■ **ASSIGNMENT**: Please repeat the records beneath this task exactly as they appear, but skip the images.

::: SUPPLIED RECORDS :::

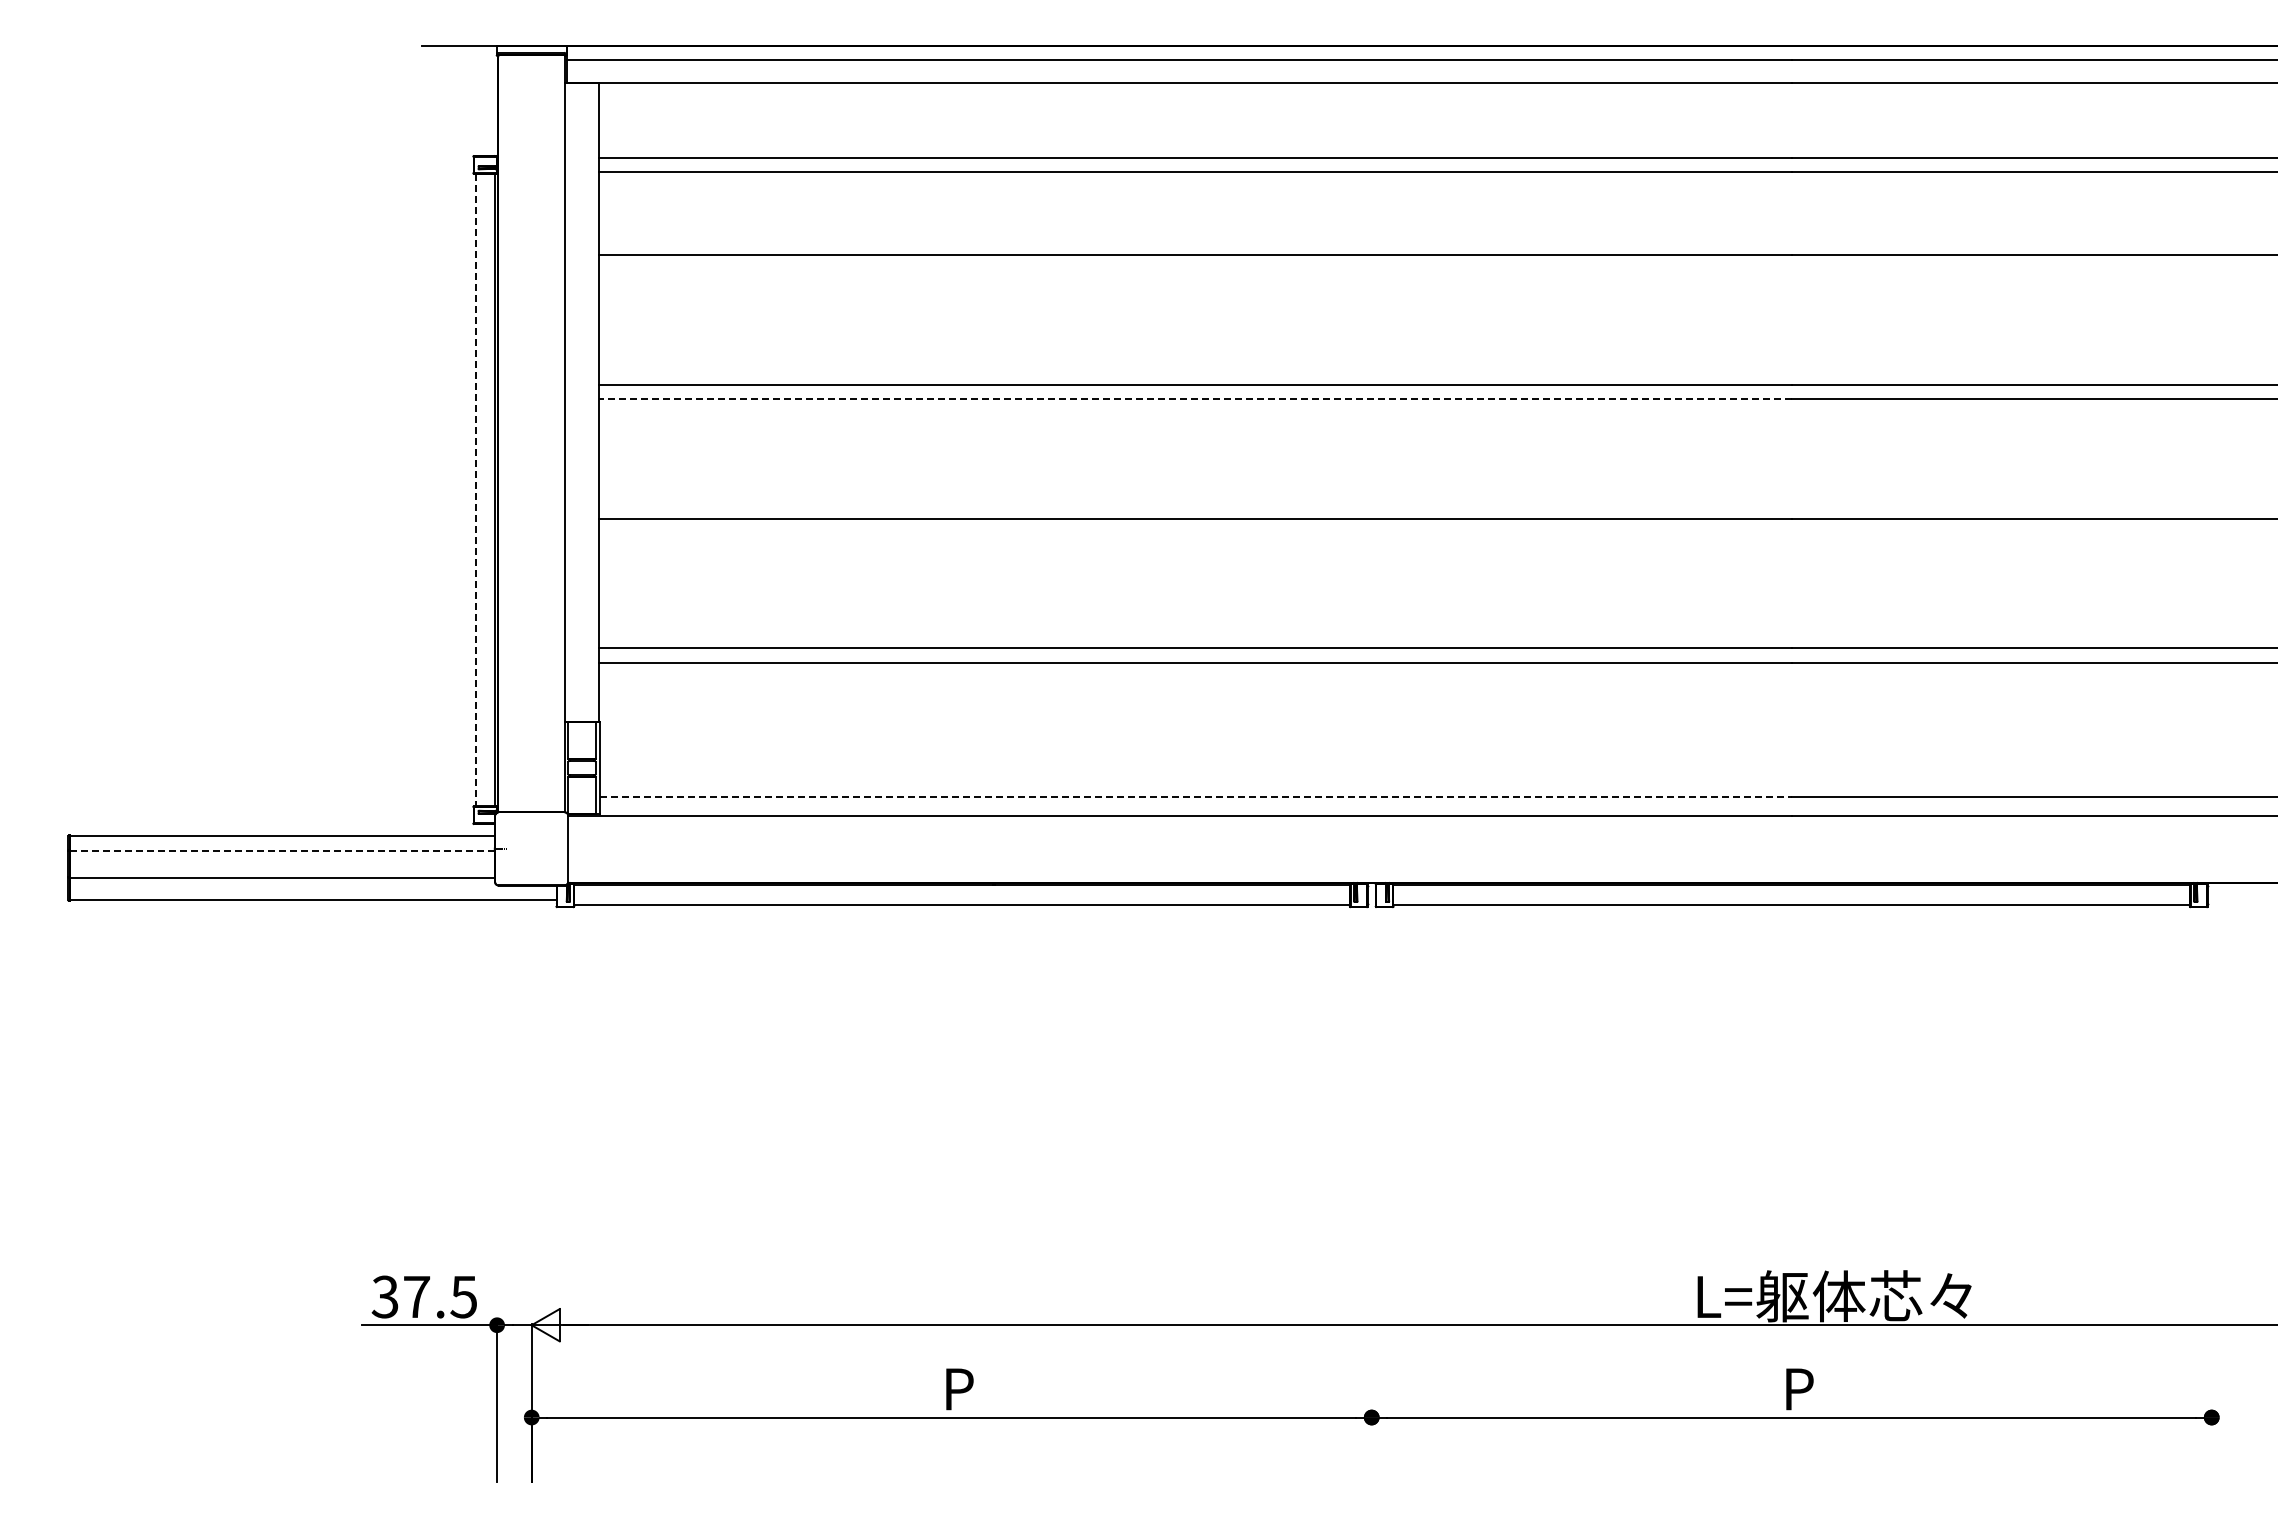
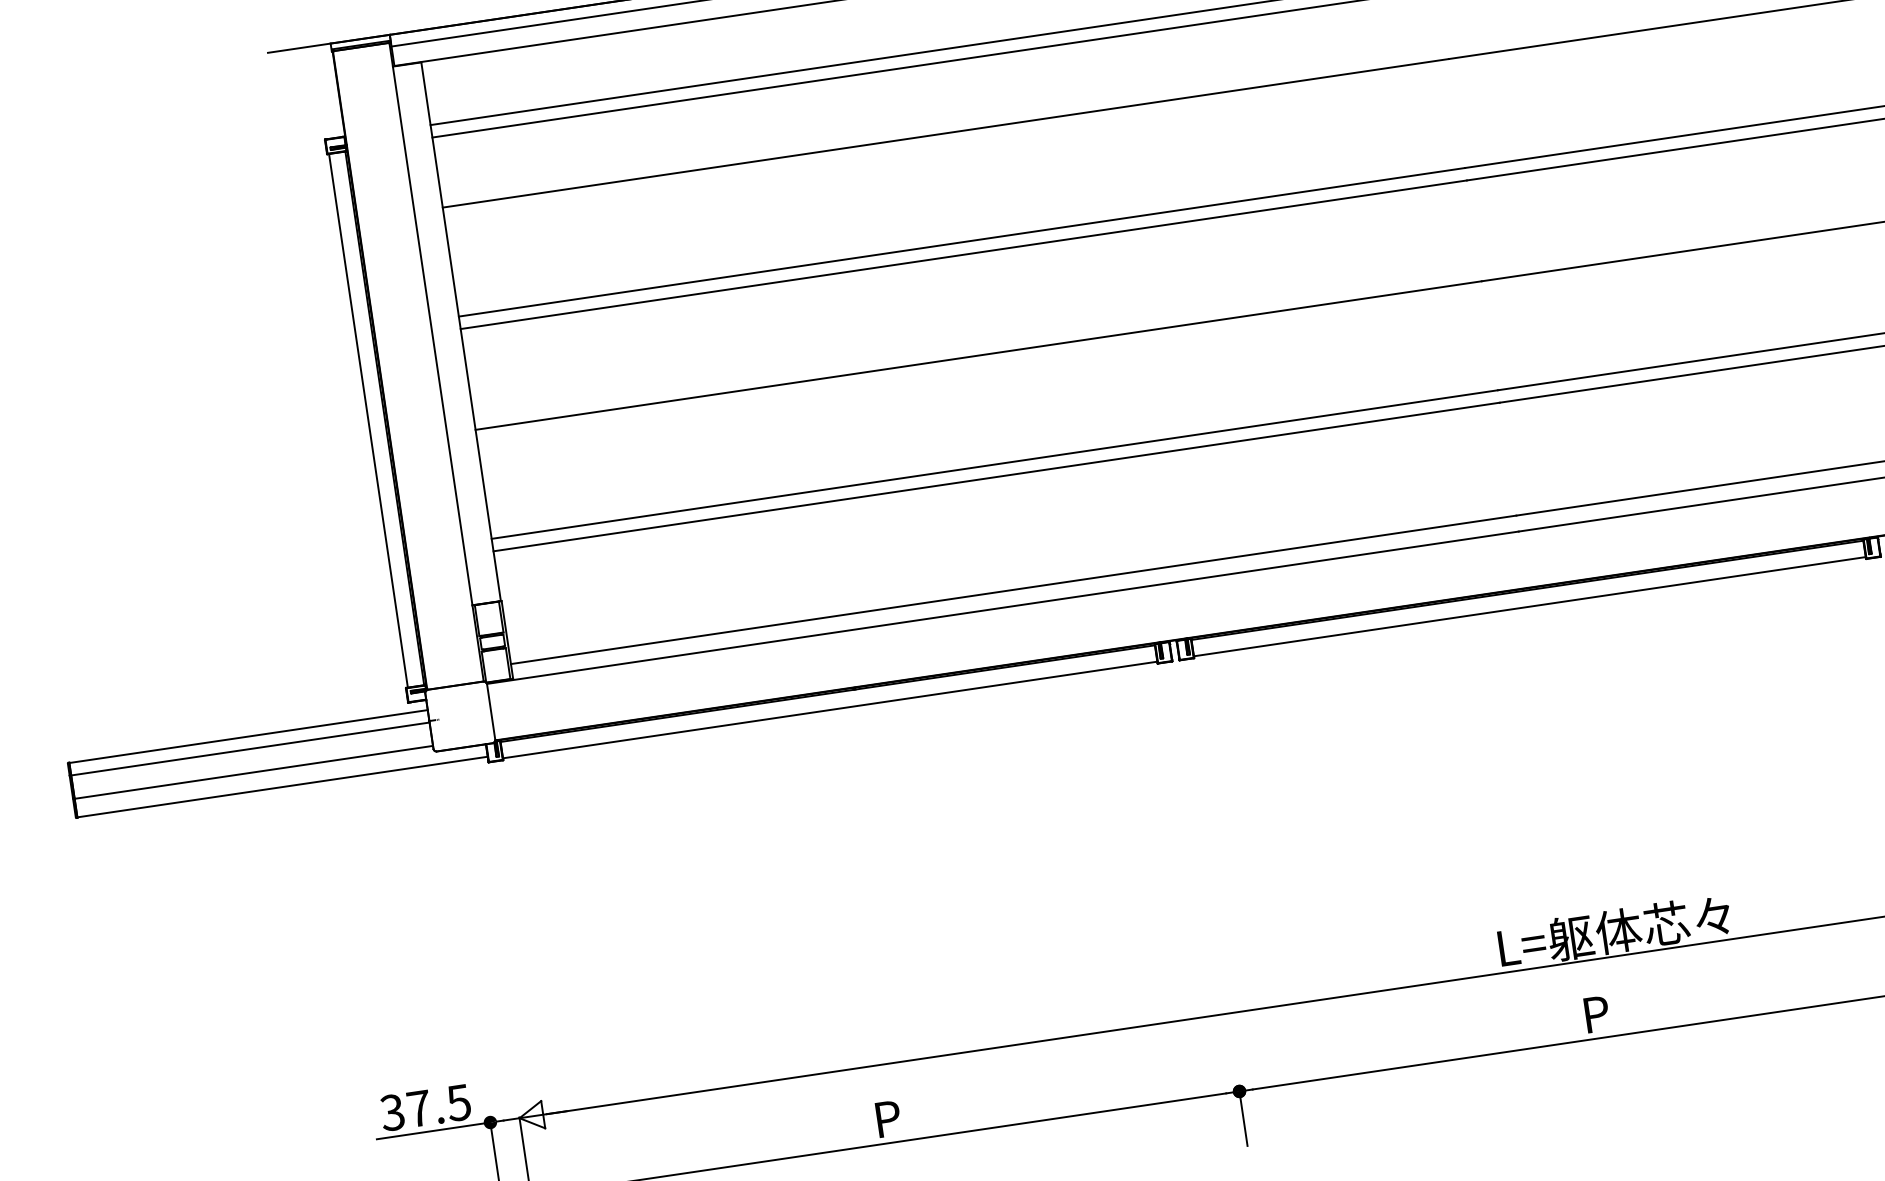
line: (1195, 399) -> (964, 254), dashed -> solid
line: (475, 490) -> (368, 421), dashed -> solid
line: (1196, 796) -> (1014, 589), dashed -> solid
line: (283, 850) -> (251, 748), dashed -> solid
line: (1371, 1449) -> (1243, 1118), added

:::

■ **SOLUTION TO THE PROBLEM**:
line: (1195, 399) -> (964, 254), dashed -> solid
line: (475, 490) -> (368, 421), dashed -> solid
line: (1196, 796) -> (1014, 589), dashed -> solid
line: (283, 850) -> (251, 748), dashed -> solid
line: (1371, 1449) -> (1243, 1118), added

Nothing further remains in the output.